I devoured this book. The pages flew past, filled with characters quirky and believable. Sadly, the book ended before I met all the monsters. I must read the next book immediately.

R
R. Wood
Take a trip to Nowhere

I really enjoyed this story about a group of people who find themselves trapped when their town gets cut off from the rest of the world.

T
TCA
A book for NPCs with repetitious mention of "vomit" a least a dozen times in each chapter

I gave this book too much effort and finally returned it about 60% in once I knew "Waiting for something to develop" was a complete waste of my time.

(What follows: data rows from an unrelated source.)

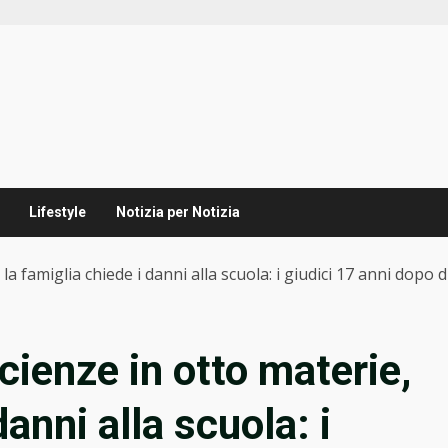
Lifestyle
Notizia per Notizia
 la famiglia chiede i danni alla scuola: i giudici 17 anni dopo
cienze in otto materie,
danni alla scuola: i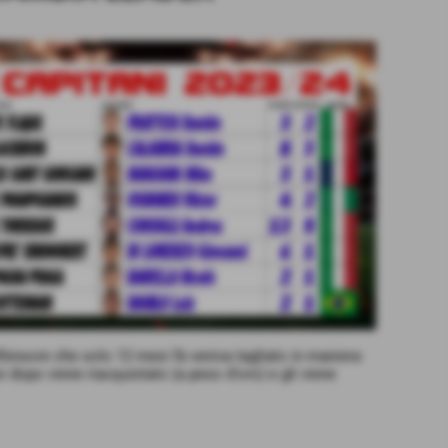
difensore che solo 12 mesi fà veniva tagliato in maniera
 dopo viene riacquistato (a peso d'oro) e gli viene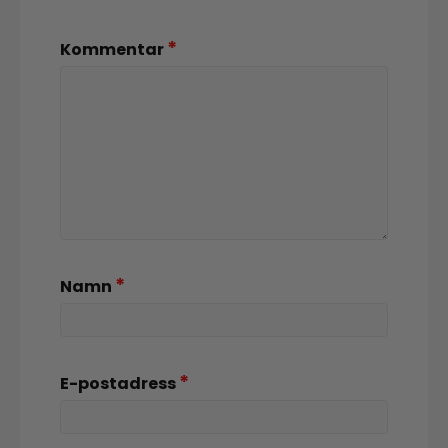
*
Kommentar
*
Namn
*
E-postadress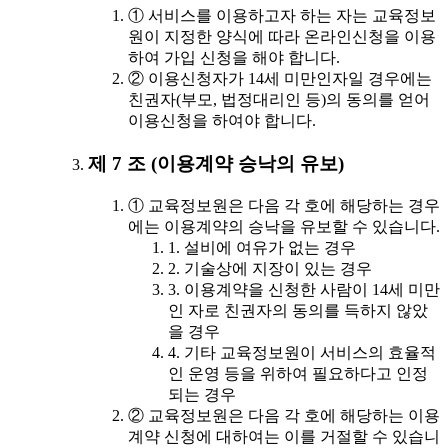
① 서비스를 이용하고자 하는 자는 교육정보
원이 지정한 양식에 따라 온라인신청을 이용
하여 가입 신청을 해야 합니다.
② 이용신청자가 14세 미만인자일 경우에는
친권자(부모, 법정대리인 등)의 동의를 얻어
이용신청을 하여야 합니다.
제 7 조 (이용계약 승낙의 유보)
① 교육정보원은 다음 각 호에 해당하는 경우
에는 이용계약의 승낙을 유보할 수 있습니다.
1. 설비에 여유가 없는 경우
2. 기술상에 지장이 있는 경우
3. 이용계약을 신청한 사람이 14세 미만
인 자로 친권자의 동의를 득하지 않았
을 경우
4. 기타 교육정보원이 서비스의 효율적
인 운영 등을 위하여 필요하다고 인정
되는 경우
② 교육정보원은 다음 각 호에 해당하는 이용
계약 신청에 대하여는 이를 거절할 수 있습니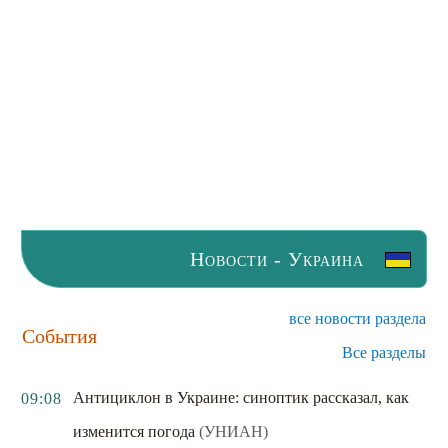
Новости - Украина
все новости раздела
События
Все разделы
Антициклон в Украине: синоптик рассказал, как
09:08
изменится погода
(УНИАН)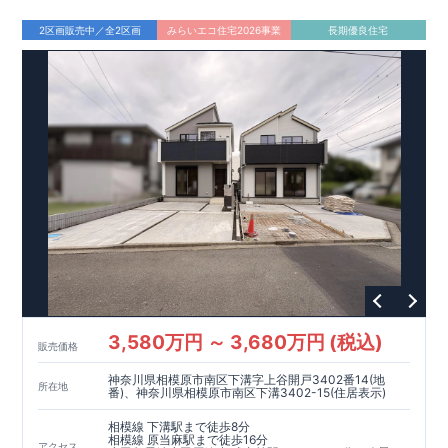
2区画販売中／全2区画
みらいエコ住宅2026事業
長期優良住宅
3,580万円 ～ 3,680万円 (税込)
販売価格
神奈川県相模原市南区下溝字上谷開戸3402番14(地
所在地
番)、神奈川県相模原市南区下溝3402-15(住居表示)
相模線 下溝駅まで徒歩8分
相模線 原当麻駅まで徒歩16分
アクセス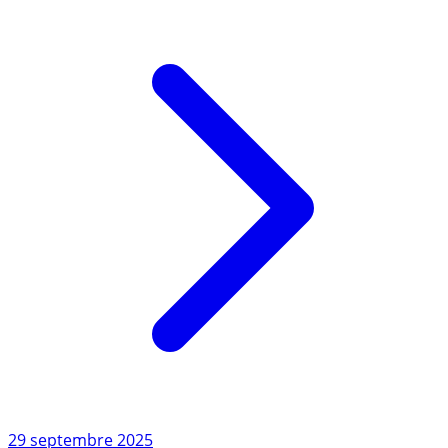
Lire l'article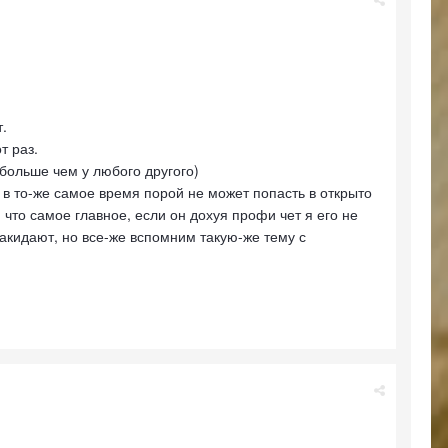
т.
т раз.
больше чем у любого другого)
о в то-же самое время порой не может попасть в открыто
что самое главное, если он дохуя профи чет я его не
акидают, но все-же вспомним такую-же тему с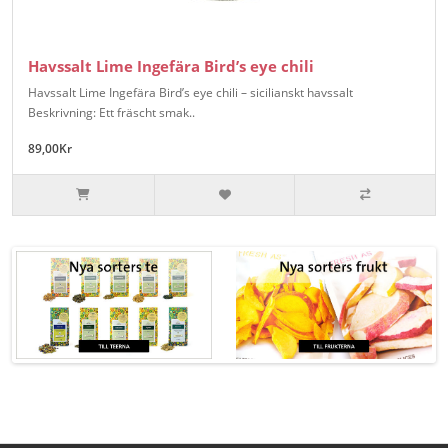
Havssalt Lime Ingefära Bird’s eye chili
Havssalt Lime Ingefära Bird’s eye chili – sicilianskt havssalt
Beskrivning: Ett fräscht smak..
89,00Kr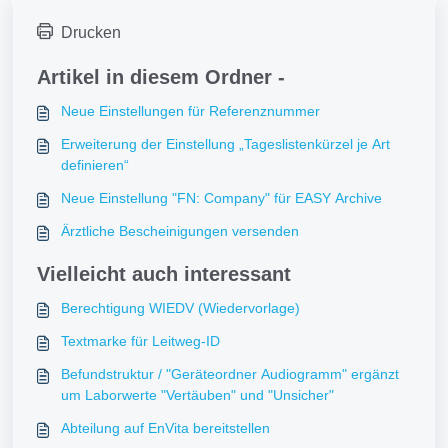
Drucken
Artikel in diesem Ordner -
Neue Einstellungen für Referenznummer
Erweiterung der Einstellung „Tageslistenkürzel je Art
definieren“
Neue Einstellung "FN: Company" für EASY Archive
Ärztliche Bescheinigungen versenden
Vielleicht auch interessant
Berechtigung WIEDV (Wiedervorlage)
Textmarke für Leitweg-ID
Befundstruktur / "Geräteordner Audiogramm" ergänzt
um Laborwerte "Vertäuben" und "Unsicher"
Abteilung auf EnVita bereitstellen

The author seems to be obsessed with a particular scene involving vomit to the point where you grow absolutely tired of the vocabulary. I disliked this book right away because it introduces a medium bundle of folks rapid fire with little in the way of character development. The reader becomes hopelessly confused as various names and thrown about with mention of "vomit". I was perplexed by the 60% mark that I was supposed to know over a dozen characters but the same old tired tropes like "battered war hero" and "red neck mommy" are used for their personalities. And of course women have mens names to make it all the more confusing (you're so empowered honey because you have a man's name).

I was pulled in by a sense that this would be "real world" as the author has a way of showcasing small town life and dialect but as you weave through the book, it becomes clear, these are leftist stereotypes from any Hollywood movie about how you're supposed to see the average small town as magically diverse. The accents and euphemisms are mostly tired and corny with only a small gem in for flavoring.

Who is this book for? Stay-at-home-house-wives who sip cocktails while the washing machine is running? There is supposed to be some kind of supernatural element but it's hopelessly disjointed. It strikes me as melodrama. The only Jabberwock is the constant meaningless jabber of the townsfolk about horror movie tropes. They all seem to be NPCs with no real personality. The author waits about mid book to inject her political agenda. I just had to read one sentence and then quietly clicked "return book" without a moments hesitation.

I don't pay for entertainment to be preached to.

It was a lot like how Lost had great promise to be a supernatural sci-fi show and turned into another episode of Dallas. This is what happens when crazy cat ladies script books. They get obsessed with meaningless emotional details and lose the plot; the longer, bigger picture.

It's a bait and switch, like so much politically correct junk in the movie market today. Ninie Hammon is cheering in the crowd as Madonna screams from the podium about burning down the White House.

K
Kindle Customer Scherrie Kaye
This author is fabulous

This author and her books are just fabulous. She will take you on a unforgettable journey that will leave you breathless but still wanting more. Her books will take you on a roller-coaster ride that leaves the rails behind but continues with it's twists and turns screaming please don't stop.